|
Lost Innocence
Sean Corrigan,
www.LewRockwell.com 08/11/08
While the headlines of the day are
filled with the story of Congress'
rescue of Fannie and Freddie (in a
bill which seems to have been stuffed
with more of what the Americans call
"pork" than a sausage factory), for
this observer the most exquisite
testimony to the sorry depths to which
the modern interventionist government
has fallen came in an op-ed for the
New York Times, penned by former
Fed Vice-Chairman and all-round policy
"wonk," Alan Blinder.
Entitled, "Cash for Clunkers"
our learned friend there set out –
with what, to this reader, seemed to
contain not the slightest, mitigating
trace of irony – a hare-brained scheme
which promised to conflate the worst
elements of corporate welfare, crassly
redistributionist politics, and the
promotion of one of those hot-button
issues so beloved of our latter-day
Guardians – so-called "global
warming."
The gist of this truly Swiftian
contrivance – for those not given a
hint by familiarity with the American
vernacular – is for the State to offer
a premium to buy up the oldest, most
clapped-out cars on the roads (the
"clunkers"), subject to some upper
income limit on those who own them (to
ensure that only the deserving poor
can benefit from this injection of
Other People's Money), and then to
scrap every last rusting jalopy this
largesse brings in.

__Entries shown__:
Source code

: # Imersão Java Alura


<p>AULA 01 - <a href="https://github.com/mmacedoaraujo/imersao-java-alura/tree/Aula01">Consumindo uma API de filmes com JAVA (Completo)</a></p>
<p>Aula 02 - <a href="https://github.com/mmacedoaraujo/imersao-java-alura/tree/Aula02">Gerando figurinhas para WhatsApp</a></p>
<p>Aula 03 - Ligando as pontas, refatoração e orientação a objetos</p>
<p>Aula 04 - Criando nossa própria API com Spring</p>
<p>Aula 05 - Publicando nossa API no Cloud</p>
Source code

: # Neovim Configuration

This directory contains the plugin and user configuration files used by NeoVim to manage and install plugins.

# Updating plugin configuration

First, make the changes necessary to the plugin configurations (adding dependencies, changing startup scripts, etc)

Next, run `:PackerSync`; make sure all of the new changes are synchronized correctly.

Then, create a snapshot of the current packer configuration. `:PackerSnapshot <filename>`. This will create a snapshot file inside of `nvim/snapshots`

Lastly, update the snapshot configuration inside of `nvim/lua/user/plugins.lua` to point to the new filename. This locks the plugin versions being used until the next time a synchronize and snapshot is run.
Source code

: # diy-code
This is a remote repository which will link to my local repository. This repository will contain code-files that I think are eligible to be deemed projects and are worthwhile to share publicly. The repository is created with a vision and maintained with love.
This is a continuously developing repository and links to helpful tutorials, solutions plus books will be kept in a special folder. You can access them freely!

__Problems to work on__:
**a.** Translate this sentence from the Lost Innocence extract into Spanish: "The gist of this truly Swiftian contrivance – for those not given a hint by familiarity with the American vernacular – is for the State to offer a premium to buy up the oldest, most clapped-out cars on the roads (the "clunkers"), subject to some upper income limit on those who own them (to ensure that only the deserving poor can benefit from this injection of Other People's Money), and then to scrap every last rusting jalopy this largesse brings in."
**b.** Decide whether each statement agrees with the Lost Innocence extract. Answer yes or no for each and quote the words that decide it.
(i) Alan Blinder's op-ed ran in the New York Times.
(ii) Alan Blinder once served as Chairman of the Fed.
(iii) Car owners of any income could receive the premium under the scheme.
**c.** Answer these questions from the Lost Innocence extract.
(i) What was the title of Alan Blinder's op-ed?
(ii) Which two entities does Congress rescue in the bill mentioned?
(iii) What would be done with the cars the State buys up?

__Answers below__:
**a.** La esencia de este artilugio verdaderamente swiftiano —para quienes no tengan una pista por estar familiarizados con la lengua vernácula estadounidense— es que el Estado ofrezca una prima para comprar los coches más viejos y destartalados que circulan por las carreteras (los "clunkers"), sujeta a algún límite máximo de ingresos de sus propietarios (para garantizar que solo los pobres que lo merecen puedan beneficiarse de esta inyección del Dinero de Otras Personas), y luego desguazar hasta el último cacharro oxidado que esta generosidad atraiga.

**b.**
(i) Yes: "came in an op-ed for the New York Times"
(ii) No: "former Fed Vice-Chairman"
(iii) No: "subject to some upper income limit on those who own them"

**c.**
(i) "Cash for Clunkers"
(ii) Fannie and Freddie
(iii) They would be scrapped.